Source material ->
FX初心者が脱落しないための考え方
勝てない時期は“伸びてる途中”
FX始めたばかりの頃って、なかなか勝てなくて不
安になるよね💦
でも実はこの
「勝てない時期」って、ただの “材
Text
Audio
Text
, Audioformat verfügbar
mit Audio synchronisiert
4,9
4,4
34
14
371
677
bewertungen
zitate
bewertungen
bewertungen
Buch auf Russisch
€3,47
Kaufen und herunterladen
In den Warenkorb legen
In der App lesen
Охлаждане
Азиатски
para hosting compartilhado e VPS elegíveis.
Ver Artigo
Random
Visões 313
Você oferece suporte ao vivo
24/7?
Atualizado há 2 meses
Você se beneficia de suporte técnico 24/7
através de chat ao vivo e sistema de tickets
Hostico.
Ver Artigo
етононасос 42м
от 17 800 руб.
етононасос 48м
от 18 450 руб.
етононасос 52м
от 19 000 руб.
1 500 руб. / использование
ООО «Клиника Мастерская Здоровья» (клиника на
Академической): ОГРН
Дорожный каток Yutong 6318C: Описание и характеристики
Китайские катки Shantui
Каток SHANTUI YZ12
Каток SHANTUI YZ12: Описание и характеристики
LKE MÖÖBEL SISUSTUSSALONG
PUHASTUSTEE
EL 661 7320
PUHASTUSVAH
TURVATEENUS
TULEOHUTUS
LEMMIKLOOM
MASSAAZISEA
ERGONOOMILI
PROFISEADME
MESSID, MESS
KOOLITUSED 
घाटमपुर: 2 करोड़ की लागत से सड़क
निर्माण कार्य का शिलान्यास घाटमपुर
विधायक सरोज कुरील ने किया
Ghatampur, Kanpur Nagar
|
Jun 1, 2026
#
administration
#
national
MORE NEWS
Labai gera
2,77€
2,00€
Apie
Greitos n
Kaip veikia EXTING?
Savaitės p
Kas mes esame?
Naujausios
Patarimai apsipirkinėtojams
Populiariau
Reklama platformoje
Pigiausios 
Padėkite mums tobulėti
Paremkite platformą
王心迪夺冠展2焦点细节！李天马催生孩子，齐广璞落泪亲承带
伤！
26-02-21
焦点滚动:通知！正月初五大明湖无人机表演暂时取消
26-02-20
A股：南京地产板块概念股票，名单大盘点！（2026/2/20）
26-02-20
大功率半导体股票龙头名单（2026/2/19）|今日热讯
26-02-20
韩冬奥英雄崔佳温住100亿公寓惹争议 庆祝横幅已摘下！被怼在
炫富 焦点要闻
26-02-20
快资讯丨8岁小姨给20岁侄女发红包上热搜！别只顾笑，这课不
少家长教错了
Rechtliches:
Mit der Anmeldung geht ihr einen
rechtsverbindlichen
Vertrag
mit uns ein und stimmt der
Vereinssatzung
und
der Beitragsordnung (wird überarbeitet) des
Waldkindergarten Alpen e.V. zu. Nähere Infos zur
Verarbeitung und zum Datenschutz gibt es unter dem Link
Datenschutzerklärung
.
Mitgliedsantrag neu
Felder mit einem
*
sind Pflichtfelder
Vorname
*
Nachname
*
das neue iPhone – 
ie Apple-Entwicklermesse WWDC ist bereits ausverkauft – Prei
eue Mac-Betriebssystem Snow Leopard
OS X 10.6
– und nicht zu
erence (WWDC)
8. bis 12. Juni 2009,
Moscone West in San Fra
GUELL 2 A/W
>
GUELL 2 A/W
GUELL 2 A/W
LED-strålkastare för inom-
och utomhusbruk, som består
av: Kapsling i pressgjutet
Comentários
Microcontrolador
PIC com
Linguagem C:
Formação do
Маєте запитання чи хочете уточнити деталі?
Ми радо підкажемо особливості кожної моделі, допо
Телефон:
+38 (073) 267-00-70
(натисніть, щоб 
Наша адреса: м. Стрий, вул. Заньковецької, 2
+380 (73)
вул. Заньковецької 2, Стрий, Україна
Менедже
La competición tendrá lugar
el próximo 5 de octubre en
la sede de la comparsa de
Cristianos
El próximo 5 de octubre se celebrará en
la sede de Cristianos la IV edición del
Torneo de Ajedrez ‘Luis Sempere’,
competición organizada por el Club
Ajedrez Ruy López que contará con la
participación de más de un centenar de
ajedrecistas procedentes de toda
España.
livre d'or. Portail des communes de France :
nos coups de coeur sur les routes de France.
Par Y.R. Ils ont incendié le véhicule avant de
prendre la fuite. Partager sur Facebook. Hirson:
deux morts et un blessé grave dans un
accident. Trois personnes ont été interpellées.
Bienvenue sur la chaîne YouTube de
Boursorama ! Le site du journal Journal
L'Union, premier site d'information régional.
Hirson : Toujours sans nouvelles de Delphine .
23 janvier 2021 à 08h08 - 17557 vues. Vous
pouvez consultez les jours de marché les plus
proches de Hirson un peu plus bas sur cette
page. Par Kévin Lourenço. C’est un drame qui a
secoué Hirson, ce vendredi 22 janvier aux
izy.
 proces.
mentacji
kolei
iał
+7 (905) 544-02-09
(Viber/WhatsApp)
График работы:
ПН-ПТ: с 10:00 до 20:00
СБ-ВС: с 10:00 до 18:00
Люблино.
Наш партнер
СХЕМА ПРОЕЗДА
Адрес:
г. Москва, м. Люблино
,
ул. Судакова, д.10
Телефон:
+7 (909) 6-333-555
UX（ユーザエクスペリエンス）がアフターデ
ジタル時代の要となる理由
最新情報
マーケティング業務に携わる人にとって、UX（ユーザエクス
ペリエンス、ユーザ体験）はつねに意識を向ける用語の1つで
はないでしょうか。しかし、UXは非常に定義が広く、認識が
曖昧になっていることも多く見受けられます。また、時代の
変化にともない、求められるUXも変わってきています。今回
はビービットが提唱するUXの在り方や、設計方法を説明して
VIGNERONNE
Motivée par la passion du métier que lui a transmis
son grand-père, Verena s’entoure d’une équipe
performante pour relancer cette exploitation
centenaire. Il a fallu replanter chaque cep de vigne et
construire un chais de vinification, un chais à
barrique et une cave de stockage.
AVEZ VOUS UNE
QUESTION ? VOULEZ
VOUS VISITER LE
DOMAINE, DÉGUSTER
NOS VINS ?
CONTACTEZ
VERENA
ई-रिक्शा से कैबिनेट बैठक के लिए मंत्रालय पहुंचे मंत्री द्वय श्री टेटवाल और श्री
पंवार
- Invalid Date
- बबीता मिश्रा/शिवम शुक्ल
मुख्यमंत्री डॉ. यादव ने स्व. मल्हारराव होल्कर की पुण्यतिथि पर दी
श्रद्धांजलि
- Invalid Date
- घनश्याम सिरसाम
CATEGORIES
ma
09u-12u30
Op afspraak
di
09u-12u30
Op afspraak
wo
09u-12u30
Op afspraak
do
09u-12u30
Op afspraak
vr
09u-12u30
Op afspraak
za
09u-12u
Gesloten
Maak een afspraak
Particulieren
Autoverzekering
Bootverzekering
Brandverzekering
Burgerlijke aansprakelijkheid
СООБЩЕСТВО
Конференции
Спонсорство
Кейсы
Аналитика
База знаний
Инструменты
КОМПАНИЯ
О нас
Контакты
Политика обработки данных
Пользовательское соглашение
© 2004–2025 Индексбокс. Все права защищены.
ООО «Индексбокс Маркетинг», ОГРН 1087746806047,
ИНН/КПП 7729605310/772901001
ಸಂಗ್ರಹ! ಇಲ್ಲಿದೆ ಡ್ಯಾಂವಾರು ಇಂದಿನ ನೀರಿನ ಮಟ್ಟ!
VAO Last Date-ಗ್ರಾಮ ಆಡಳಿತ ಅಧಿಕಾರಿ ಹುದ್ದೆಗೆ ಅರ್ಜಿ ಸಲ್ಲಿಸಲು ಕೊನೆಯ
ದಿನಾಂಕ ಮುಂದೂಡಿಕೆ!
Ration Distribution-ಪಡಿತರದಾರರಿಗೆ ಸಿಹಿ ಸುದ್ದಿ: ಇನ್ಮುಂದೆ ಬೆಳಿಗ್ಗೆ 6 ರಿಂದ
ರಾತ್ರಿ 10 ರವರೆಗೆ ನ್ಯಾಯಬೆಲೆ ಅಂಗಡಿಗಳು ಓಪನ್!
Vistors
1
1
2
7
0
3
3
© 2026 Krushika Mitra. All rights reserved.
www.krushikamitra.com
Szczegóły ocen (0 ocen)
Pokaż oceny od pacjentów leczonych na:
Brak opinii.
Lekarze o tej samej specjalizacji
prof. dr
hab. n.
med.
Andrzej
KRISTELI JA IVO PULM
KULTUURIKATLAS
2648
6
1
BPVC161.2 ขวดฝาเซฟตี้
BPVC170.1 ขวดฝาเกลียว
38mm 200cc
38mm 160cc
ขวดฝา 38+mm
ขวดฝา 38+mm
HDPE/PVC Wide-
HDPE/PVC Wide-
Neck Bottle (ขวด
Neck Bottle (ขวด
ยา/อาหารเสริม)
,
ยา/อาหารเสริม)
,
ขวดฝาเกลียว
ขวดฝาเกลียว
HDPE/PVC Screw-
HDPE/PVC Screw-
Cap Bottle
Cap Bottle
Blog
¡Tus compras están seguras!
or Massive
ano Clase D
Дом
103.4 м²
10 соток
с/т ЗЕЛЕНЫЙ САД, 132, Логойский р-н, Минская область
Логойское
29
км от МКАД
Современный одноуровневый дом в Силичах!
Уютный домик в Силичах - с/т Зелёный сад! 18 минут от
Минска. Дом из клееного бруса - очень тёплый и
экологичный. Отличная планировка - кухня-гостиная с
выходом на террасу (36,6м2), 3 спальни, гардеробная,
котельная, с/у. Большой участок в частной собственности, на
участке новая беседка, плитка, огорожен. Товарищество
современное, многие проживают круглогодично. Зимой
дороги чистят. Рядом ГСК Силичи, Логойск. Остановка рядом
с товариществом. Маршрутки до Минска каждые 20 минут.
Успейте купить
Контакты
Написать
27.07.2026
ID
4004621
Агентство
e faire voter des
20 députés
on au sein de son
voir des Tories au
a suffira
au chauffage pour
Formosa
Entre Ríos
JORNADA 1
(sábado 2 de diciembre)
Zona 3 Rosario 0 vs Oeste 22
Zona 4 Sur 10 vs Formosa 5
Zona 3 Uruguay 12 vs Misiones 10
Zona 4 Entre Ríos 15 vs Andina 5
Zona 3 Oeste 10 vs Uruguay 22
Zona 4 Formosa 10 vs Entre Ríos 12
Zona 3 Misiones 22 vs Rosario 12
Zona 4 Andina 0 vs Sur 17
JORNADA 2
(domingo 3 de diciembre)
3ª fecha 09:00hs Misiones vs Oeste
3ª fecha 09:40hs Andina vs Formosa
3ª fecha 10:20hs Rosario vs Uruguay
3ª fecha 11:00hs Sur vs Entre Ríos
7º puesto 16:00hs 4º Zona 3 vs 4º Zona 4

Exercise brief ->
Gather all lines from the records above in which "ОГРН" appears.

Result of this task ->
Академической): ОГРН
ООО «Индексбокс Маркетинг», ОГРН 1087746806047,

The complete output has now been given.